Também não foi feita qualquer alegação (e prova) de que a competente Conservatória do Registo Predial tenha comunicado à AT o registo da caducidade do alvará de loteamento. Sendo que, ao que saibamos, não existe obrigação legal de uma tal troca automática de informação.
Assim, há que concluir que não se pode falar de um qualquer erro dos serviços por omissão, uma vez que não foi feita a prova do conhecimento pela Requerida dos factos que seriam determinantes para a sua atuação.
Relativamente ao fundamento da revisão oficiosa “injustiça grave ou notória”, bastará trazer à colação a parte final do nº 4 do art. 78ª da LGT: desde que o erro não seja imputável a comportamento negligente do contribuinte
Ora, admitindo que a situação em causa possa configurar uma situação de injustiça grave (não é notório que os terrenos em causa, mesmo que com diferente inscrição matricial, não devessem continuar a ser havidos como “terrenos para construção”) nenhuma dúvida existe quanto à negligência dos representantes legais da Requerente, que se conformaram, anos e anos a fio, com liquidações de imposto incidentes sobre “terrenos para construção” quando bem sabiam que o alvará de loteamento (alegadamente, único fundamento de tal classificação), havia caducado; que nada fizeram para cumprir com a obrigação de promover a atualização das matrizes de prédios de que eram proprietários, para mais numa situação em que tal resultaria benéfico para a sociedade requerente.

- **Registos de dados**
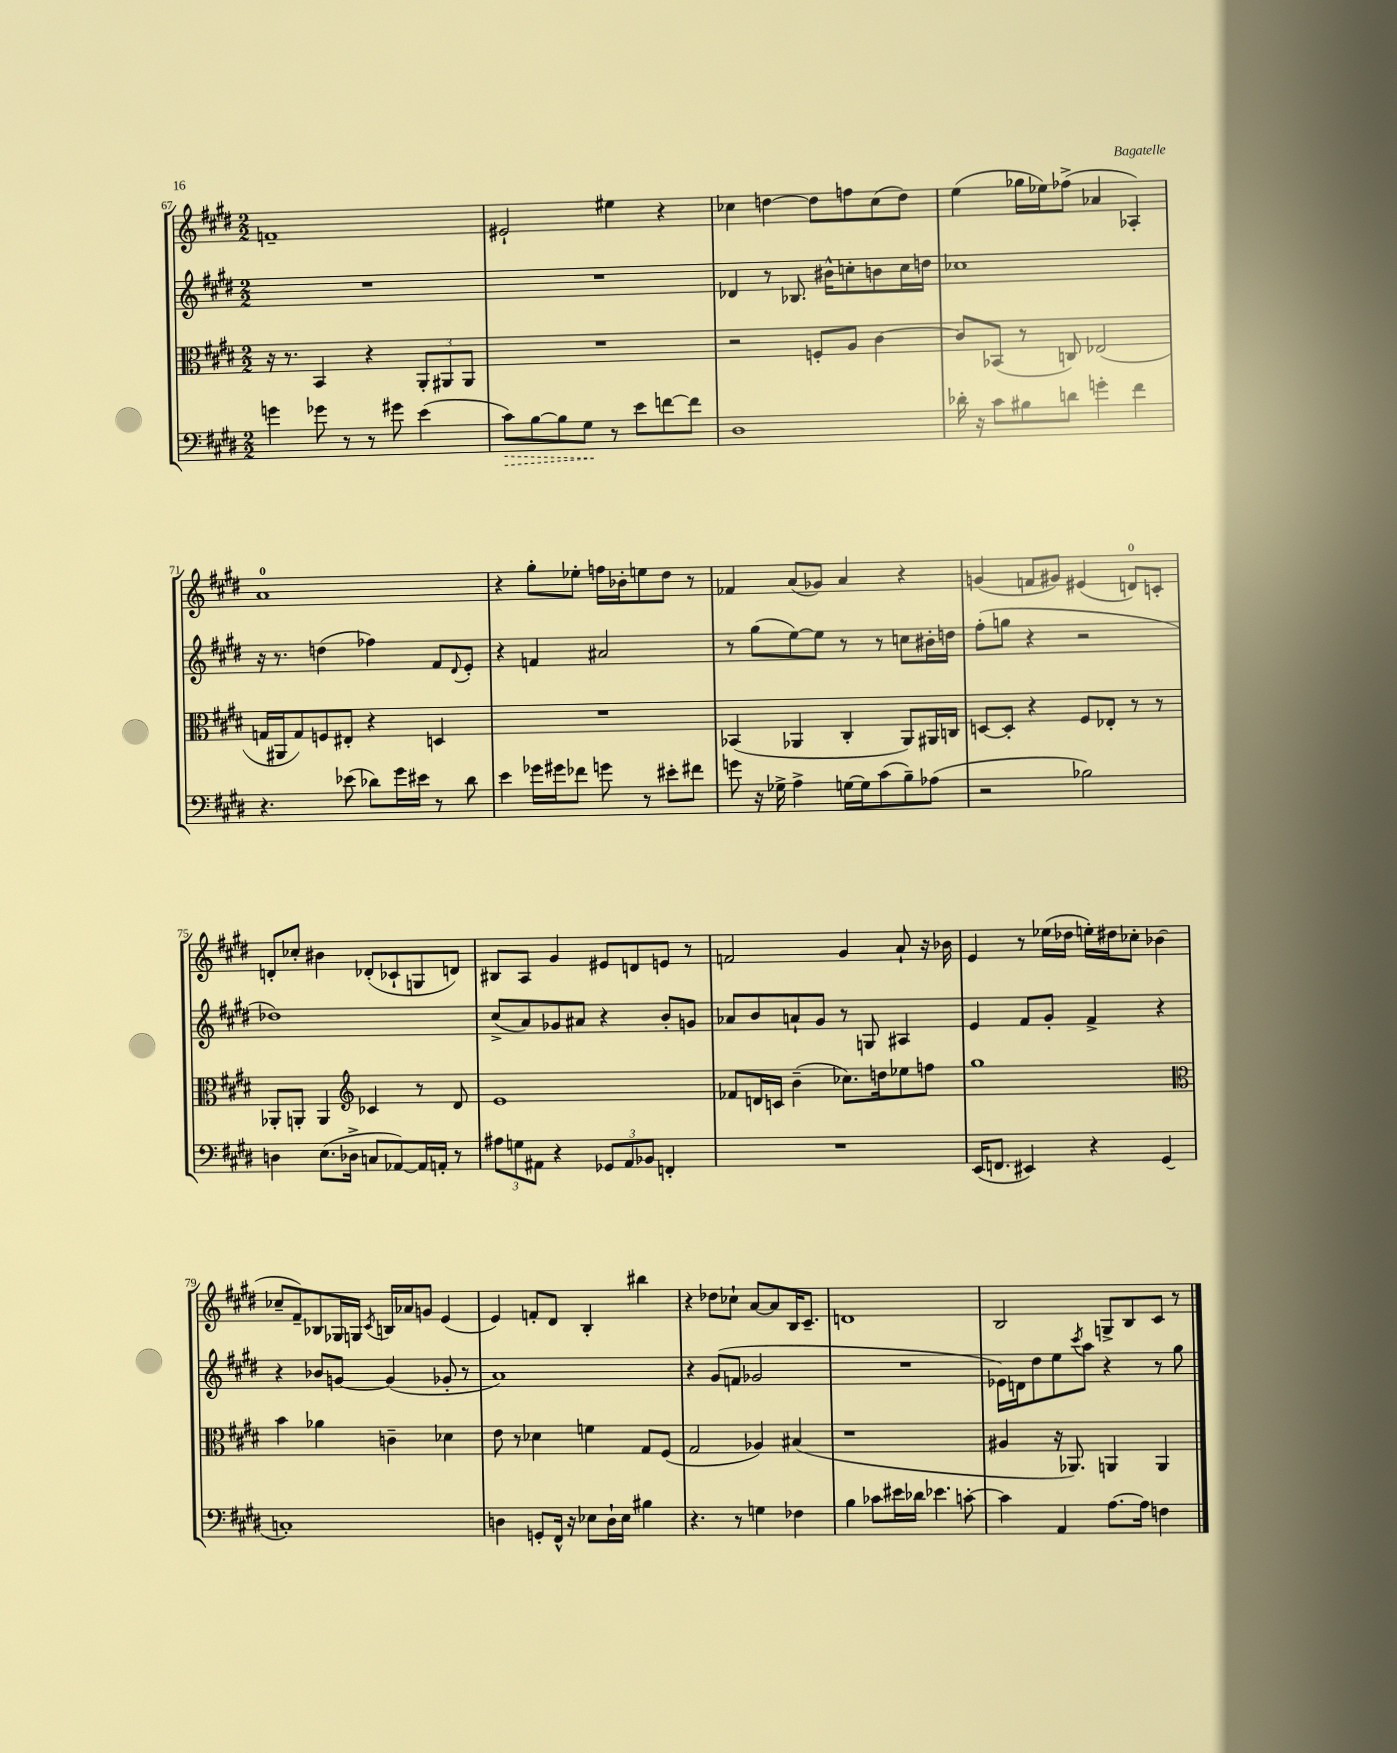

**kern	**dynam	**kern	**kern	**kern
*part4	*part4	*part3	*part2	*part1
*staff4	*staff4	*staff3	*staff2	*staff1
*clefF4	*	*clefC3	*clefG2	*clefG2
*k[f#c#g#d#]	*	*k[f#c#g#d#]	*k[f#c#g#d#]	*k[f#c#g#d#]
*M2/2	*	*M2/2	*M2/2	*M2/2
=67	=67	=67	=67	=67
4gn\	.	16r	1r	1fn~
.	.	8.r	.	.
8g-X\	.	4BB/	.	.
8r	.	.	.	.
8r	.	4r	.	.
8g#X\	.	.	.	.
(4e\	.	12AA'/L	.	.
.	.	12AA#X/	.	.
.	.	12AA#/J	.	.
=68	=68	=68	=68	=68
!	!LO:HP:b	!	!	!
8c#\L)	>	1r	1r	2e#X`/
[8B\	.	.	.	.
8B\]	.	.	.	.
8G#\J	.	.	.	.
8r	]	.	.	4ee#X\
8e\L	.	.	.	.
[8fn\	.	.	.	4r
8f\J]	.	.	.	.
=69	=69	=69	=69	=69
1D#	.	2r	4d-X/	4cc-X\
.	.	.	8r	[4ddn\
.	.	.	8.B-X/	.
.	.	8Fn'/L	.	8dd\L]
.	.	.	16b#X^^\KL	.
.	.	8A/J	8ccn'\	8ffn\
.	.	[4c#\	8bn\	(8cc-\
.	.	.	16cc\L	8dd\J)
.	.	.	16ddn\JJ	.
=70	=70	=70	=70	=70
16d-X'\	.	8c#/L]	1cc-X	(4ee\
16r	.	.	.	.
8c#\L	.	(8BB-X/J	.	.
8B#X\	.	8r	.	16gg-X\LL
.	.	.	.	16ee-X\J)
8dn\J	.	8Cn/)	.	(8ff-X^\J
4gn'\	.	(2E-X/	.	4a-X/
4f#\	.	.	.	4A-X'/)
!!LO:LB:g=z
=71	=71	=71	=71	=71
4.r	.	16Gn/LL	16r	1a
.	.	16AA#X/J	8.r	.
.	.	8G/)	.	.
.	.	8Fn/	(4ddn\	.
(8e-X\	.	8E#X'/J	.	.
8d-X\L)	.	4r	4ff-X\)	.
16g#\L	.	.	.	.
16e#X\JJ	.	.	.	.
8r	.	4Dn/	8f#/L	.
.	.	.	8qqd#/	.
8d-\	.	.	8e'/J	.
=72	=72	=72	=72	=72
4e\	.	1r	4r	4r
16g-X\LL	.	.	4fn/	8gg#'\L
16g#X\J	.	.	.	.
8f-X\J	.	.	.	8ee-X'\J
8gn\	.	.	2a#X/	16ffn\LL
.	.	.	.	16b-X'\J
8r	.	.	.	8een\
8e#X'\L	.	.	.	8dd#\J
8f#X\J	.	.	.	8r
=73	=73	=73	=73	=73
8gn\	.	(4BB-X/	8r	4f-X/
16r	.	.	(8gg#\L	.
16G-X^\	.	.	.	.
4A^\	.	4AA-X/	[8ee\)	(8a/L
.	.	.	8ee\J]	8g-X/J)
[16Gn\LL	.	4C#'/	8r	4a/
16G\J]	.	.	.	.
(8c#\	.	.	8r	.
8B~\)	.	8AA-/L)	8ccn\L	4r
(8A-X\J	.	16AA#X/L	16b#X'\L	.
.	.	16Cn/JJ	16ddn\JJ	.
=74	=74	=74	=74	=74
2r	.	[8Dn/L	(8ff#'\L	(4gn/
.	.	8D'/J]	8ggn\J	.
.	.	4r	4r	8fn/L
.	.	.	.	8g#X/J)
2B-X\)	.	8F#/L	2r	(4e#X/
.	.	8E-X'/J	.	.
.	.	8r	.	8dn/L)
.	.	8r	.	8cn'/J
!!LO:LB:g=z
=75	=75	=75	=75	=75
4Dn\	.	8AA-X'/L	1dd-X)	8dn'/L
.	.	8AAn'/J	.	8cc-X'/J
(8.E\L	.	4AA/	.	4b#X\
16D-X^\Jk	.	.	.	.
*	*	*clefG2	*	*
8Cn/L	.	4c-X/	.	(8d-X'/L
[8AA-X/)	.	.	.	8c-X`/
16AA-/L]	.	8r	.	8Gn/
16AAn'/JJ	.	.	.	.
8r	.	8d#/	.	8dn/J)
=76	=76	=76	=76	=76
12A#X\L	.	1e	(8cc#^/L	8B#X/L
12Gn\	.	.	.	.
.	.	.	8a/)	8A/J
12AA#X\J	.	.	.	.
4r	.	.	8g-X/	4g#/
.	.	.	8a#X/J	.
12GG-X/L	.	.	4r	8e#X/L
12AA#/	.	.	.	.
.	.	.	.	8dn/
12BB-X/J	.	.	.	.
4FFn'/	.	.	8b'/L	8en/J
.	.	.	8gn/J	8r
=77	=77	=77	=77	=77
1r	.	8f-X/L	8a-X/L	2fn/
.	.	16dn/L	8b/	.
.	.	16cn/JJ	.	.
.	.	(4b~\	8an`/	.
.	.	.	8g#/J	.
.	.	8.cc-X\L)	8r	4g#/
.	.	.	8Gn/	.
.	.	16ddn\k	.	.
.	.	8ee-X\	4A#X/	8a`/
.	.	8ffn\J	.	16r
.	.	.	.	16b-X\
=78	=78	=78	=78	=78
(16EE/KL	.	1gg#	4e/	4e/
8.FFn/J	.	.	.	.
4EE#X/)	.	.	8f#/L	8r
.	.	.	8g#'/J	(16ee-X\LL
.	.	.	.	16dd-X\JJ
4r	.	.	4f#^/	16een'\LL)
.	.	.	.	16dd#X\J
.	.	.	.	8cc-X'\J
(4GG#/	.	.	4r	(4b-X\
!!LO:LB:g=z
=79	=79	=79	=79	=79
*	*	*clefC3	*	*
1Cn')	.	4b\	4r	8cc-X~/L
.	.	.	.	8f#~/)
.	.	4a-X\	8b-X/L	8B-X/
.	.	.	[8gn/J	16G-X/L
.	.	.	.	16Gn/JJ
.	.	.	.	8qc#/
.	.	4cn~\	(4g/]	16Bn/LL
.	.	.	.	16a-X/J
.	.	.	.	8gn/J
.	.	4d-X\	8g-X'/	(4e/
.	.	.	8r	.
=80	=80	=80	=80	=80
4Dn\	.	8e\	1a)	4e/)
.	.	8r	.	.
8GGn'/L	.	4d-X\	.	8fn'/L
16FF#^^/Jk	.	.	.	8d#/J
16r	.	.	.	.
8E-X\L	.	4fn\	.	4B'/
16D`\L	.	.	.	.
16E-\JJ	.	.	.	.
4B#X\	.	8G#/L	.	4bb#X\
.	.	(8F#/J	.	.
=81	=81	=81	=81	=81
4.r	.	2G#/	4r	4r
.	.	.	(8g#/L	8dd-X\L
8r	.	.	8fn/J	8cc-X`\J
4Gn\	.	4A-X/)	2g-X/	[8a/L
.	.	.	.	8a/]
4F-X\	.	(4B#X/	.	16B/K
.	.	.	.	8.c#~/J
=82	=82	=82	=82	=82
4B\	.	1r	1r	1dn
8c-X\L	.	.	.	.
16e#X\L	.	.	.	.
16d-X\JJ	.	.	.	.
4.e-X\	.	.	.	.
[8cn'\	.	.	.	.
=83	=83	=83	=83	=83
4c\]	.	4A#X/	16e-X\LL)	2B/
.	.	.	16dn\J	.
.	.	.	8dd#\	.
4AA/	.	16r	8ee\	.
.	.	8.AA-X/)	.	.
.	.	.	8qccc#/	.
.	.	.	8aa\J	.
[8.A\L	.	4AAn/	4r	8Gn^/L
.	.	.	.	8B/
16A\Jk]	.	.	.	.
4Fn\	.	4AA/	8r	8c#/J
.	.	.	8gg#\	8r
==	==	==	==	==
*-	*-	*-	*-	*-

- **Objetivo**
Segundo o texto selecionado, o que é que não foi alegado nem provado sobre a Conservatória do Registo Predial?

- **Resposta final**
Que tenha comunicado à AT o registo da caducidade do alvará de loteamento.